Partilho da ideia de que terapeuta e cliente encontram-se em uma dança relacional* ao longo do processo terapêutico, onde, cada qual desempenha função ímpar para a harmonia, beleza e conquistas desta jornada.
O movimento de chegada de um cliente até a terapia é um passo muito importante, mas apenas o inicial para se deflagrar uma real busca e disposição para a mudança. É muito comum que a frase ouvida no subtexto das falas do cliente, “ajude-me a mudar”, tenha como complemento “… desde que eu não precise mudar nada!”. Convenhamos! Mudar é trabalhoso e arriscado. Por mais desconfortável que seja o lugar em que estou, este já é bem conhecido e tem lá o seu conforto e segurança.

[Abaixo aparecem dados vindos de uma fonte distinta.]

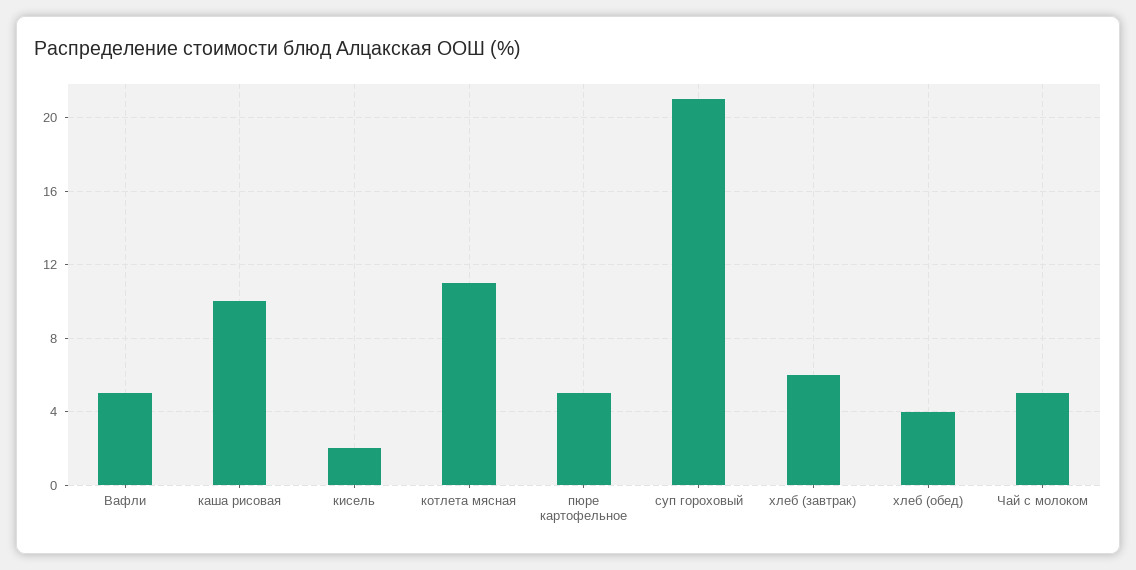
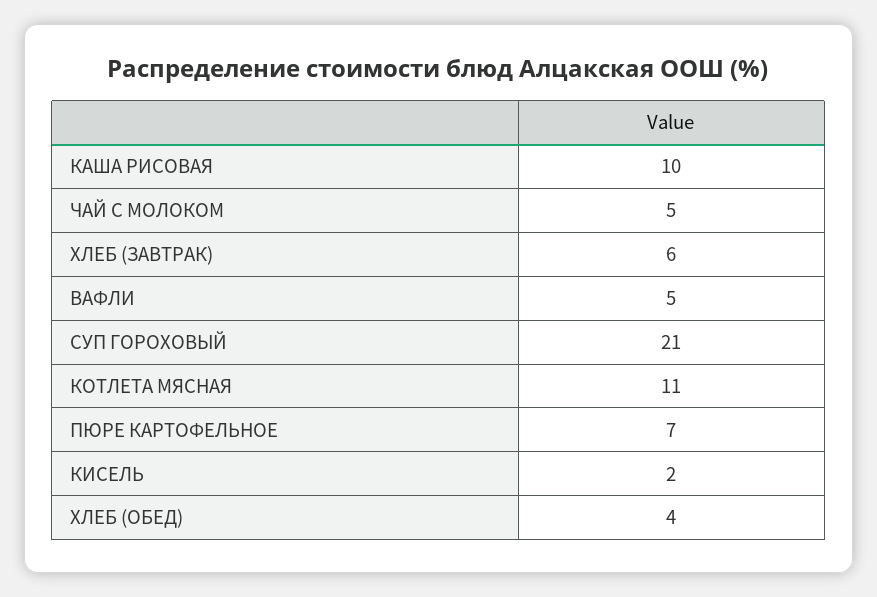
  {
    "Вафли": 5,
    "каша рисовая": 10,
    "кисель": 2,
    "котлета мясная": 11,
-   "пюре картофельное": 5,
+   "пюре картофельное": 7,
    "суп гороховый": 21,
    "хлеб (завтрак)": 6,
    "хлеб (обед)": 4,
    "Чай с молоком": 5
  }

Precisamos lembrar também dos ganhos (algumas vezes inconscientes) que temos ao vivenciar alguma disfuncionalidade. Estes são conhecidos como ganhos secundários e sempre estarão presentes em qualquer situação da vida. É estranho pensar que possam existir ganhos na depressão, compulsão, estagnação ou até mesmo em conflitos conjugais, mas eles se fazem presentes. Nem que este ganho seja a manutenção de algum tipo de repetição da história de minhas gerações familiares. Essa “lealdade familiar” dificulta a busca de novos caminhos e me aprisiona à obrigação de cumprir determinado script preestabelecido.
Geralmente, o que desencadeia o movimento de busca de ajuda é a percepção de que algo não vai bem, me incomoda e traz prejuízos. Algumas vezes outra pessoa “enxerga” o problema e me orienta a procurar um profissional da área de saúde.
Quando o cliente chega à terapia tem queixas, às vezes várias, uma profusão delas. Algumas reais, outras imaginárias. A queixa diz do por que estou aqui diante deste profissional. Mas ela, por si só, não é suficiente para desencadear comprometimento com a mudança. O queixoso pode encontrar prazer em queixar. Se for gostoso reclamar, vou mudar pra que? Atendimento vai, atendimento vem e as falas são sempre as mesmas. Andamos em círculo infinitamente.
As queixas apresentadas muitas vezes descortinam a existência de uma demanda para terapia, ou seja, há o que possa ou precise ser trabalhado. O que não implica permissão para o aprofundamento e enfrentamento destes conteúdos pelo cliente. Condição essencial para ocorrer uma terapia.
A partir da queixa e da demanda é importante que se faça presente também um pedido. O pedido me conecta com o pra que, o sentido da procura por ajuda. Se não há pedido é difícil intervir ou trabalhar junto ao cliente. Se não há pedido não existe pelo menos um início de sensibilização necessária para com o problema, que justifique a tentativa de superá-lo.
O contato com o pedido pode vir em intensidade e interiorização variadas. Compete ao terapeuta trabalhá-lo ou ajuda-lo a tornar-se presente. Mas isso dependerá não só da habilidade de manejo do profissional, mas do investimento do cliente também.
Alguém que está por demais desestabilizado e desgastado pelos problemas que tem vivenciado chega com uma maior interiorização do pedido e mais desejoso por se comprometer pela mudança. Aquele que ainda está no nível da queixa e da reclamação precisará ser ajudado, antes de se trabalhar conteúdos, a formular e contatar com seu pedido e a importância do mesmo.
A pertinência terapêutica sinaliza, para o terapeuta e o cliente, a quantas anda o desejo e a vontade de se apropriar do processo de mudança. Ela diz da disposição, disponibilidade e prontidão em se abrir para o novo, e sinaliza o nível de consciência e responsabilização do cliente para se implicar com esta trajetória.
Avaliar e trabalhar a pertinência é tarefa das mais importantes para o processo terapêutico. Ela permite que o pedido “ajude-me a mudar?” seja um verdadeiro convite rumo à saúde.
*Esta analogia com a dança não é propriamente minha e poderá ser encontrada nas exposições de vários psicólogos, mas aqui, ela surge a partir da influência de um livro de Carl Whitaker e William Bumberry chamado “Dançando com a Família”.